En décernant un “Nobel” à ses artisans, nous rendrions visible — et donc ridicule — la mécanique infernale de la conquête et de la destruction.
Car à force d’hypocrisie, la paix est devenue un mot de façade, un slogan diplomatique.
Les mêmes capitales qui organisent des conférences pour le climat abritent les plus grands salons de l’armement.
Les mêmes dirigeants qui s’indignent pour les civils bombardés négocient en secret la prochaine livraison d’obus.
Alors oui, peut-être qu’un Prix Nobel de la Guerre aurait au moins le mérite de la sincérité.
- Rire jaune, mais réfléchir
L’ironie n’est pas du cynisme : c’est une manière de dévoiler les contradictions du monde sans hausser la voix.
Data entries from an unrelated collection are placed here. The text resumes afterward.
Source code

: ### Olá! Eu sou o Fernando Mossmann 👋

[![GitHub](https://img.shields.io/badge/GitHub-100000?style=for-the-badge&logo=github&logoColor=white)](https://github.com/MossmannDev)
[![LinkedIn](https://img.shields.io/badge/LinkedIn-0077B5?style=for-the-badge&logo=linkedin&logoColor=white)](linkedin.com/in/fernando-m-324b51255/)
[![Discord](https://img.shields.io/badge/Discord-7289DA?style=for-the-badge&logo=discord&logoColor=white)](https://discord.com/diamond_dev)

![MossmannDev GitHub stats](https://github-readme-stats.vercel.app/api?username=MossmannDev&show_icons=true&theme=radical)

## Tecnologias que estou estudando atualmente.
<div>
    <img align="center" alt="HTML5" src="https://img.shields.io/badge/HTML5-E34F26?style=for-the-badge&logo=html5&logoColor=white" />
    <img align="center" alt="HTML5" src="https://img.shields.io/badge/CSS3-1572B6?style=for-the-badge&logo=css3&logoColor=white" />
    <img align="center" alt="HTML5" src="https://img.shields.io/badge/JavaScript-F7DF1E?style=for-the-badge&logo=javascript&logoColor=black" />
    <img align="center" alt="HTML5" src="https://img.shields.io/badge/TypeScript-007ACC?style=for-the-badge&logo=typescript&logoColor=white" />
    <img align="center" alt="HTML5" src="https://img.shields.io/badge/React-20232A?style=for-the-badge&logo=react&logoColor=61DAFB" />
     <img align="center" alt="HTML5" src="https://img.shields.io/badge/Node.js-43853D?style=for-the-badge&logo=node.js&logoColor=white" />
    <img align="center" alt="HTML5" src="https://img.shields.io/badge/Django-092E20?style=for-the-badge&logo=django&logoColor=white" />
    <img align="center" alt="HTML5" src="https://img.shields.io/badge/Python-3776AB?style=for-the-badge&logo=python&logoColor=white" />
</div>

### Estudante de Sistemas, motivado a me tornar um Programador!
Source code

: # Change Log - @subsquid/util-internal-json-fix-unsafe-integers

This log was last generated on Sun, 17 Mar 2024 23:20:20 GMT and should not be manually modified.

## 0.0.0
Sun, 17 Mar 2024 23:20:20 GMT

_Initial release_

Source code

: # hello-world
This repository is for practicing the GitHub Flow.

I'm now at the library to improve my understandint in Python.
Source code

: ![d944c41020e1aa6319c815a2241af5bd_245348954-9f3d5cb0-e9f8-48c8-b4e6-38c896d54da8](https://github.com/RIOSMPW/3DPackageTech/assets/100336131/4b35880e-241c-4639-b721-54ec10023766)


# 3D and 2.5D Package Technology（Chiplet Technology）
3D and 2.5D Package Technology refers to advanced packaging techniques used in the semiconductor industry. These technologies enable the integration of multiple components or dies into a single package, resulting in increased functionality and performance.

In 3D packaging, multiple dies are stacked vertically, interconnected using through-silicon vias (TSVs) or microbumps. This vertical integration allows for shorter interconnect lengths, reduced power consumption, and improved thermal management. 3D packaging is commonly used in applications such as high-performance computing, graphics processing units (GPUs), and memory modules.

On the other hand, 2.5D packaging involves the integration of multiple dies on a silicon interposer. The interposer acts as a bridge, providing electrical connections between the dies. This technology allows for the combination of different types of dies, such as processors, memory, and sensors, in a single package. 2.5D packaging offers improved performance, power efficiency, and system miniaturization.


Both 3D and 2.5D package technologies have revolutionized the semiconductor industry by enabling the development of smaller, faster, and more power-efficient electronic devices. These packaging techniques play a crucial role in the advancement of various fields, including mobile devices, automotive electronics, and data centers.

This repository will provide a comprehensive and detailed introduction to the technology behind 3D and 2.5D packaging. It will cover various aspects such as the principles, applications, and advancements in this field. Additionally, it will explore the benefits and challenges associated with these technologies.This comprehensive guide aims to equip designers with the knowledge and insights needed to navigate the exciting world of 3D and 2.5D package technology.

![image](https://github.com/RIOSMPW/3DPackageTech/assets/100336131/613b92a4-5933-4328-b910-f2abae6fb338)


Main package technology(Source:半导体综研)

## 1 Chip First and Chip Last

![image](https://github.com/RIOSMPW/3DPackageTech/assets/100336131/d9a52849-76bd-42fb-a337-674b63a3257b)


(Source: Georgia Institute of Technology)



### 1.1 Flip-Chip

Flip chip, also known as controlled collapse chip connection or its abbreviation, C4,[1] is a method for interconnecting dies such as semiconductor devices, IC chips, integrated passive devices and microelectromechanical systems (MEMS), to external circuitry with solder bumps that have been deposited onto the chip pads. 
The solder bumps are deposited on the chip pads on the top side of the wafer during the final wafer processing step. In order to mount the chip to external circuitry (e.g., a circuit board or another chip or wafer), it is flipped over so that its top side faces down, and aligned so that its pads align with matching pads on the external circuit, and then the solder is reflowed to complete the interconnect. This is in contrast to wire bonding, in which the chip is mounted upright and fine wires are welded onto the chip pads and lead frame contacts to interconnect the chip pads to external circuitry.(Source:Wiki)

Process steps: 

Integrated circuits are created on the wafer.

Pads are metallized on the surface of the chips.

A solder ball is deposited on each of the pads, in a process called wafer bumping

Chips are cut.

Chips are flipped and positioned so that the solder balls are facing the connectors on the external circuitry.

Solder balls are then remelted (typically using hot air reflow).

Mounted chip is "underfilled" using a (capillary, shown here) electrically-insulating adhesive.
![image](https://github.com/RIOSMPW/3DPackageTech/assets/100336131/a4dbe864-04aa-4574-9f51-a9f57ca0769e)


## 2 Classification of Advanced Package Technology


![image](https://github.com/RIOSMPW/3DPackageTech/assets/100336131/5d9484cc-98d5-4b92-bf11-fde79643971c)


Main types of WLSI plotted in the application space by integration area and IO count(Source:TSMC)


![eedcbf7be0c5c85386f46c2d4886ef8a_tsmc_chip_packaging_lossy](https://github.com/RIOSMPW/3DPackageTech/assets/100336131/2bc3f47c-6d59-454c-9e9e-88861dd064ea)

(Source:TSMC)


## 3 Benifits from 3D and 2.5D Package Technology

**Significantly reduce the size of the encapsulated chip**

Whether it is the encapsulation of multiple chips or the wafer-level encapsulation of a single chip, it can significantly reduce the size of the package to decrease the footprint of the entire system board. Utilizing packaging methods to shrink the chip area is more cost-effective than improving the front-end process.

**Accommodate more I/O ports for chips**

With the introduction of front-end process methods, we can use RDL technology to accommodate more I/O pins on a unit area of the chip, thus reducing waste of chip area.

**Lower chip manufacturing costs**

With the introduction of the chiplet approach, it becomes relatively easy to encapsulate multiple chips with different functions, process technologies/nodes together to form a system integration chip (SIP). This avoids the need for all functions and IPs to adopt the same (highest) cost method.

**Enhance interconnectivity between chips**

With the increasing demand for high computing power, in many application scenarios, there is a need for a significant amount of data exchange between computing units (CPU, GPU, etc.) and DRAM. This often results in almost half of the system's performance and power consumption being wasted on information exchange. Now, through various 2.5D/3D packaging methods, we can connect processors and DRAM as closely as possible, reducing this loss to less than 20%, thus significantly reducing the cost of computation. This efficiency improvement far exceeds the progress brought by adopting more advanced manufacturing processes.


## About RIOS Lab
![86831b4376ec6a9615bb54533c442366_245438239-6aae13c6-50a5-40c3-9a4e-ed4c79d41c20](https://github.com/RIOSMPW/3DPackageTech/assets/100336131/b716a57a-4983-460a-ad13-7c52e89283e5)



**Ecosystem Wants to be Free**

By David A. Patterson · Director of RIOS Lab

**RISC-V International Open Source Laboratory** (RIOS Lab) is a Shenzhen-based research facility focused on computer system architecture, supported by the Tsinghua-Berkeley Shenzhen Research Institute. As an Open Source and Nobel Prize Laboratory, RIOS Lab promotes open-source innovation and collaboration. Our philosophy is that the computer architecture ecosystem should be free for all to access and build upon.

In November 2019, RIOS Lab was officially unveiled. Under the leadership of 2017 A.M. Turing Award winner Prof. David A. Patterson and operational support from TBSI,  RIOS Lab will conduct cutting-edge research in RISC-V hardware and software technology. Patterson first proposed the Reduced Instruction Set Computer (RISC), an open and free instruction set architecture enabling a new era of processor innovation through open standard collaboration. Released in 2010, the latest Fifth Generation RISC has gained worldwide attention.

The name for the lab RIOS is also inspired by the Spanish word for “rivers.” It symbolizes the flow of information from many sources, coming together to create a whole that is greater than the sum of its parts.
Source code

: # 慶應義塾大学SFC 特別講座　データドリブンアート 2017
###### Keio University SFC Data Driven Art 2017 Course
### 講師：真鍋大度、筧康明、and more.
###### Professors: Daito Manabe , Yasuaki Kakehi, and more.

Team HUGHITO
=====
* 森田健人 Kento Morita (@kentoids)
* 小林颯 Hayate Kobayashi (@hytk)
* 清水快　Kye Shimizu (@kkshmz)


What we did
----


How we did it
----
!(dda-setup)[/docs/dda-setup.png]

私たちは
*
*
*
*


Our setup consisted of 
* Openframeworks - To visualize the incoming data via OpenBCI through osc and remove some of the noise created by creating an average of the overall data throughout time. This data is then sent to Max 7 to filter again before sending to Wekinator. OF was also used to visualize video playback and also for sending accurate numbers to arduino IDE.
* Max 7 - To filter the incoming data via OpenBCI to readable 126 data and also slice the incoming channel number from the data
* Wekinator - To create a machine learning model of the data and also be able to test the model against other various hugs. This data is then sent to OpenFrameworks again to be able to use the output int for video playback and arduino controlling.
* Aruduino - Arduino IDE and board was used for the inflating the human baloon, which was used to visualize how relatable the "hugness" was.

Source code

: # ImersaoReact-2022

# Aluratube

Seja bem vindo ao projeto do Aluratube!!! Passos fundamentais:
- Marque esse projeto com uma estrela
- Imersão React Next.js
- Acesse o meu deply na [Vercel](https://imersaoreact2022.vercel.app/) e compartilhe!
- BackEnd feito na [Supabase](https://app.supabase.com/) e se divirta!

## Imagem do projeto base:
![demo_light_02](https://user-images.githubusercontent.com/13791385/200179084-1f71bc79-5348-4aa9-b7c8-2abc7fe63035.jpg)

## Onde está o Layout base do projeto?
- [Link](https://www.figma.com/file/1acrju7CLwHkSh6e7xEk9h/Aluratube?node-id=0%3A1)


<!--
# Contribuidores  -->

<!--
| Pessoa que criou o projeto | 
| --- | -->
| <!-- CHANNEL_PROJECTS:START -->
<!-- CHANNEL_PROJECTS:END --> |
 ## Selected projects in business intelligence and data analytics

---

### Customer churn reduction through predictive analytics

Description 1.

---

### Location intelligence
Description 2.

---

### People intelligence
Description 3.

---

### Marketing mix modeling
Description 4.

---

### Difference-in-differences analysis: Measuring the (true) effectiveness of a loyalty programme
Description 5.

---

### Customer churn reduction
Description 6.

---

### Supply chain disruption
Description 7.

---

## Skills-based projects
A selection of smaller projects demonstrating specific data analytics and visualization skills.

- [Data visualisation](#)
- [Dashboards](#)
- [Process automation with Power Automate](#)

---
Créer un Prix Nobel de la Guerre, c’est tendre un miroir à notre époque — et constater que la paix y fait parfois plus de victimes que la guerre elle-même.
Alors, Mesdames et Messieurs les décideurs, les rêveurs, les faiseurs de paix, et pourquoi pas, les faiseurs de guerre en quête de reconnaissance : soutenez cette initiative.
Créons ce Prix Nobel de la Guerre.
Non pas pour célébrer le conflit, mais pour le tourner en dérision, pour le désacraliser, et pour rappeler, en riant jaune, que le plus grand génie de l’humanité reste, et doit rester, celui d’éviter à tout prix d’avoir à le décerner un jour.